Samsung Electronics held a groundbreaking ceremony Thursday marking the beginning of construction of an advanced flat panel display factory.
The facility, which is expected to be the most advanced LCD (liquid crystal display) fabrication plant in the world when production begins, will be home to a manufacturing line for a joint venture the company plans to form with Japan's Sony Corp., said Yim Jun, a Samsung spokesman in Seoul.
Samsung has plans to build a total of four production lines at the factory, which is located in Tangjeong, south of Seoul, it said in a statement. The construction that has begun is for only the first line, which will be used by the planned joint venture.
Each line will be a so-called seventh-generation LCD production line, which means it will be able to handle mother glass -- the glass on which displays are made -- up to 187 centimeters by 220 centimeters. Several displays are built on each piece of mother glass and as its size increases, associated production costs are expected to fall.

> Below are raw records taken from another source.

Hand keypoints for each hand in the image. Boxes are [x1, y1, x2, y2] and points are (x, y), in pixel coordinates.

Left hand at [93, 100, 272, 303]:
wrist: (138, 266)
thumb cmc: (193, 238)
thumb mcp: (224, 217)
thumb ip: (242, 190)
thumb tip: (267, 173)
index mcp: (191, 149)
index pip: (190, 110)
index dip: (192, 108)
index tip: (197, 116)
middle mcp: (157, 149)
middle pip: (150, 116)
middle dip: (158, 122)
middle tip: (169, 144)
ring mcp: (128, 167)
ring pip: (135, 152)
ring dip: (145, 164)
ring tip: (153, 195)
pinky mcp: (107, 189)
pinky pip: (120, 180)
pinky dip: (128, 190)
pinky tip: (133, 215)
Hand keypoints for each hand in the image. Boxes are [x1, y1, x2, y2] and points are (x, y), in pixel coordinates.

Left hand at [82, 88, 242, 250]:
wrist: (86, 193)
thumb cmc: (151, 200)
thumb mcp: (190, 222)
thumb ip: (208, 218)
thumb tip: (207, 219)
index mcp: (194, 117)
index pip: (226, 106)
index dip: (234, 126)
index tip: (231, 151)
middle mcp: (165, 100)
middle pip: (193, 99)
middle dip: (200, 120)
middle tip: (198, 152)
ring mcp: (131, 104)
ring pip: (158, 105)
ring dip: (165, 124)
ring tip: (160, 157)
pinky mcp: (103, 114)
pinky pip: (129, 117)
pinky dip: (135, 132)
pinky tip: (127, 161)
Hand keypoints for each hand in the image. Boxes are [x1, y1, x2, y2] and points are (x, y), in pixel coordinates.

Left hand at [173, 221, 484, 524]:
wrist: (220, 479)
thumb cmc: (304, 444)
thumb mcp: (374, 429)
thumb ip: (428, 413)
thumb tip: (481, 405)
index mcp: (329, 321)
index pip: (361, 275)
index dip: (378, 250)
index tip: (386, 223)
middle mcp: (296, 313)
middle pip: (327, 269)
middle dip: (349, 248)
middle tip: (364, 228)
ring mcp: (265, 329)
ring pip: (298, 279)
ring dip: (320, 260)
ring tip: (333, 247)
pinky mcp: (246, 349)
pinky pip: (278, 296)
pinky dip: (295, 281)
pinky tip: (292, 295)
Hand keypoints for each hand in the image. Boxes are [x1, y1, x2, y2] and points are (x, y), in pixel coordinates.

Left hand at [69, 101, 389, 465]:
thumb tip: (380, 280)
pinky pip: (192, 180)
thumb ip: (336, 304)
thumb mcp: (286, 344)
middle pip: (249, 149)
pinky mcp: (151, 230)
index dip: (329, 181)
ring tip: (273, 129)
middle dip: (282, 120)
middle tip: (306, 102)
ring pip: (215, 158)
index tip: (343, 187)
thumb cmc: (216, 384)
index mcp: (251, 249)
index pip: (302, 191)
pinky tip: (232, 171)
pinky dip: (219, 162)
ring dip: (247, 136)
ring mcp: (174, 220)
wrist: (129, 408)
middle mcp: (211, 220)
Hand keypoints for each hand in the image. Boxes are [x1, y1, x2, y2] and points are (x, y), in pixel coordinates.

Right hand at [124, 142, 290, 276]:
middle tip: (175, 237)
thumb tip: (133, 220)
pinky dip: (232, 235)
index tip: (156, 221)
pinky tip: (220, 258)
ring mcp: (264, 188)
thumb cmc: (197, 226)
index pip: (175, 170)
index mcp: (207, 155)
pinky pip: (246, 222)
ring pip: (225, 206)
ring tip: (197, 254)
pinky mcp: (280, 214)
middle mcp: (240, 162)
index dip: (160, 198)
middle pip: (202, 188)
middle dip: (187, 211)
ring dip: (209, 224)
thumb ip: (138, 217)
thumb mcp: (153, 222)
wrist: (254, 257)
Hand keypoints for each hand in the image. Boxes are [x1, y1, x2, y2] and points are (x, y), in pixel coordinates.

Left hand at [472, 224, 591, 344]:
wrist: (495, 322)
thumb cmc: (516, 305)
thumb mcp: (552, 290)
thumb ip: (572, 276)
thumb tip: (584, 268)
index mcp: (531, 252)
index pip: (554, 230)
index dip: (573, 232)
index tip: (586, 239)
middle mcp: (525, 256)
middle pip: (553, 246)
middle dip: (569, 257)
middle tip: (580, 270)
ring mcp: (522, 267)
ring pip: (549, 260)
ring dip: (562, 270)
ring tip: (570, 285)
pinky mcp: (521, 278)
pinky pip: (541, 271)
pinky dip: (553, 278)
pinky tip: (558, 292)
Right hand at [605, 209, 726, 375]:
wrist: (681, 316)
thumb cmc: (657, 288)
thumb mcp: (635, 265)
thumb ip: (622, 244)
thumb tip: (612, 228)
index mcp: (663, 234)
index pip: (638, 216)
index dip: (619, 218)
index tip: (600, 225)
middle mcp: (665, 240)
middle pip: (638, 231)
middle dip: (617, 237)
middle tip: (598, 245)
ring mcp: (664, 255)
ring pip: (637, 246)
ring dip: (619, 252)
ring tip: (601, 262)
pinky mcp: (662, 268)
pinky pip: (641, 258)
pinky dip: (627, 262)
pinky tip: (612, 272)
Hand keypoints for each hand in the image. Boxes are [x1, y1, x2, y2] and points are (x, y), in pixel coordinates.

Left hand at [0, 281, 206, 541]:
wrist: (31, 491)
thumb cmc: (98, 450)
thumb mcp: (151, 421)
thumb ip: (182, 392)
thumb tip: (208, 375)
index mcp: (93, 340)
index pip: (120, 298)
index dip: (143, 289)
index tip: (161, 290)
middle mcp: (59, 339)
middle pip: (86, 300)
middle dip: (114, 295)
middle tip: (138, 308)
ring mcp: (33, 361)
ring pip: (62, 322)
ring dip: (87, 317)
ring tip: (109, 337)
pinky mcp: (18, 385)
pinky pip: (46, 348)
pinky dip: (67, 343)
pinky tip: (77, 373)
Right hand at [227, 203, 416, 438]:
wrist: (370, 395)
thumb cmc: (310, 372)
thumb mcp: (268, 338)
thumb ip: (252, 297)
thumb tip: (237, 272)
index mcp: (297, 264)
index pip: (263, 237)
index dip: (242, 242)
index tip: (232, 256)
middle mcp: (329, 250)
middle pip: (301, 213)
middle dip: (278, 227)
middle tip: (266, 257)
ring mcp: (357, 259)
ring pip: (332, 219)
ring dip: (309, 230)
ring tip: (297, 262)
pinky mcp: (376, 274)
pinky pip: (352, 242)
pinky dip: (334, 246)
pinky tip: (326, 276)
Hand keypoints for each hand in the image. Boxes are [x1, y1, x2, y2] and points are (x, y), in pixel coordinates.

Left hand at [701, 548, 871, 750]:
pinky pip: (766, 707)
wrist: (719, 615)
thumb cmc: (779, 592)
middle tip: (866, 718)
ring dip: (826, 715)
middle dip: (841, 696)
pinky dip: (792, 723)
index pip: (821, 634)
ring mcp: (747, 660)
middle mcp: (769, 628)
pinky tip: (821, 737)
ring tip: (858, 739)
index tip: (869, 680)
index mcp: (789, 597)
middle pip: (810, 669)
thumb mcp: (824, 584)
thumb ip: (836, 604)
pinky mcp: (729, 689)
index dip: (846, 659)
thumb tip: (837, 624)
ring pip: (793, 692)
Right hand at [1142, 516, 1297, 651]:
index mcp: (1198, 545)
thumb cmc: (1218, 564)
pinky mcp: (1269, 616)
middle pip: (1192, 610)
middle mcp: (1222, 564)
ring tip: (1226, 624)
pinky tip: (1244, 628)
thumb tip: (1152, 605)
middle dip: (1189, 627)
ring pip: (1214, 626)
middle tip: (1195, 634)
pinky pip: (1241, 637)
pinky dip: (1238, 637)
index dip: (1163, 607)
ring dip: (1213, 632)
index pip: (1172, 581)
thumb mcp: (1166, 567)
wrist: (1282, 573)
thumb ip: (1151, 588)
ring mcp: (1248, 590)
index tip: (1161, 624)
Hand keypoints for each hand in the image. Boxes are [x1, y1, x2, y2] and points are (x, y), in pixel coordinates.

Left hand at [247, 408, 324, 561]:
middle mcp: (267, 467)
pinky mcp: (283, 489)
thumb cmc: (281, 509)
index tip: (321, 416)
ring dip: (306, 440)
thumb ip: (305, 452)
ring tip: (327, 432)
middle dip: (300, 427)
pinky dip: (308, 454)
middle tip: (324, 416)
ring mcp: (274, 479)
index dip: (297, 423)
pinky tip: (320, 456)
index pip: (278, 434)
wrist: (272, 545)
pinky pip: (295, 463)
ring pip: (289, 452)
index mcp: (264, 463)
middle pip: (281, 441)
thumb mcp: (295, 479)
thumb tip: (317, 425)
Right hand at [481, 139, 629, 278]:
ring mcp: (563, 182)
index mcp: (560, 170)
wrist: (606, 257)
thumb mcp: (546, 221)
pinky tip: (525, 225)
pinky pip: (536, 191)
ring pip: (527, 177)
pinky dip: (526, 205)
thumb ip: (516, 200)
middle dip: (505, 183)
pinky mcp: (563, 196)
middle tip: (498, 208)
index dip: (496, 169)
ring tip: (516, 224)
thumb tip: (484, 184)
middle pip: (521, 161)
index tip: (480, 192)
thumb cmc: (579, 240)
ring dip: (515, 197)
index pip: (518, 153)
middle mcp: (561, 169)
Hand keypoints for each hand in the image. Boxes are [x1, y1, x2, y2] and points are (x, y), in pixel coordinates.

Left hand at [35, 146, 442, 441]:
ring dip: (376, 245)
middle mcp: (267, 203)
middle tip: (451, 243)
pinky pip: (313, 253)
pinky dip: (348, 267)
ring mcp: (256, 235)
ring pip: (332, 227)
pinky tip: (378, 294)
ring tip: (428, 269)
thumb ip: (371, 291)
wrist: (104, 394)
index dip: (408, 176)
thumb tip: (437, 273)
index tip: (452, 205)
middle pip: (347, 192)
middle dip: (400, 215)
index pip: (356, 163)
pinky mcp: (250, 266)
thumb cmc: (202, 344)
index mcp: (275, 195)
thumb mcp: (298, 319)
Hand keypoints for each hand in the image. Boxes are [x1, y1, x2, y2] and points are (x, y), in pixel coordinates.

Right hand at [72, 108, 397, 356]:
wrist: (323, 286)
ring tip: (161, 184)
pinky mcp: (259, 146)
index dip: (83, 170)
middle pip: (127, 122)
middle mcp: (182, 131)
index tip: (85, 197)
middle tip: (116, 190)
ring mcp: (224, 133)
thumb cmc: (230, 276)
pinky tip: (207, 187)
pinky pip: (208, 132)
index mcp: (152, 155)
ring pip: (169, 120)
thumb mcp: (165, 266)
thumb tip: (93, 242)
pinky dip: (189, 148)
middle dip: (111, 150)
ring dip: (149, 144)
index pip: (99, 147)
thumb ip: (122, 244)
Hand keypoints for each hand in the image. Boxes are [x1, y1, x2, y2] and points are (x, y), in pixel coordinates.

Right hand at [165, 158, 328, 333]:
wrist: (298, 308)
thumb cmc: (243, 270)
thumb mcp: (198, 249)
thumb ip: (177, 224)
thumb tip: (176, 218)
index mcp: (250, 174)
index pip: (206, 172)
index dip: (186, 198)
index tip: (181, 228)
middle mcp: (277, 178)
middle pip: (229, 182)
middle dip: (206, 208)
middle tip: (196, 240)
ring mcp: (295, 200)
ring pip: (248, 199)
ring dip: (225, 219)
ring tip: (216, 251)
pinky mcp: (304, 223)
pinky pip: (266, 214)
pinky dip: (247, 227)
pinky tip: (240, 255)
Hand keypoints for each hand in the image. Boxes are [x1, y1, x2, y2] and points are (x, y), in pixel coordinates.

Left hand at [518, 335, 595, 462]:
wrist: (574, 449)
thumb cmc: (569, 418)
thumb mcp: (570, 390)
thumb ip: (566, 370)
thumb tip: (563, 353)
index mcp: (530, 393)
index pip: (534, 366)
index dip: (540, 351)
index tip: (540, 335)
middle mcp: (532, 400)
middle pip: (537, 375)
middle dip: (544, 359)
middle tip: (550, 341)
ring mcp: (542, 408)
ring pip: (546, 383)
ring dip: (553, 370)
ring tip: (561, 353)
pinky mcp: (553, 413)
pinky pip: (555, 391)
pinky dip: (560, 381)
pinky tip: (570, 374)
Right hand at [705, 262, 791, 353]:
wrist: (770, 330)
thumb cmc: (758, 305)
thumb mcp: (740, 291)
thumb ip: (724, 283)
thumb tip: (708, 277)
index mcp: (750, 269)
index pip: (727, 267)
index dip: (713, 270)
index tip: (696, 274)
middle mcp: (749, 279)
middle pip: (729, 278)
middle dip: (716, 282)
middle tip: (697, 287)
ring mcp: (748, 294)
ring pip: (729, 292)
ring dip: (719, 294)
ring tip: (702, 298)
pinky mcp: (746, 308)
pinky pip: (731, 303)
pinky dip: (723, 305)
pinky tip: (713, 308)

Earlier this week Samsung and Sony announced plans to form a joint venture in the first three months of next year that will produce LCD panels for use in television sets.
Samsung will invest a total of 20 trillion won (US$17 billion) over the next ten years in the facility and expects it to become the largest flat panel display production site in the world. When mass production on the first line begins, currently scheduled for mid-2005, Samsung expects it to be producing 40 percent of the world market for TV flat panels, it said.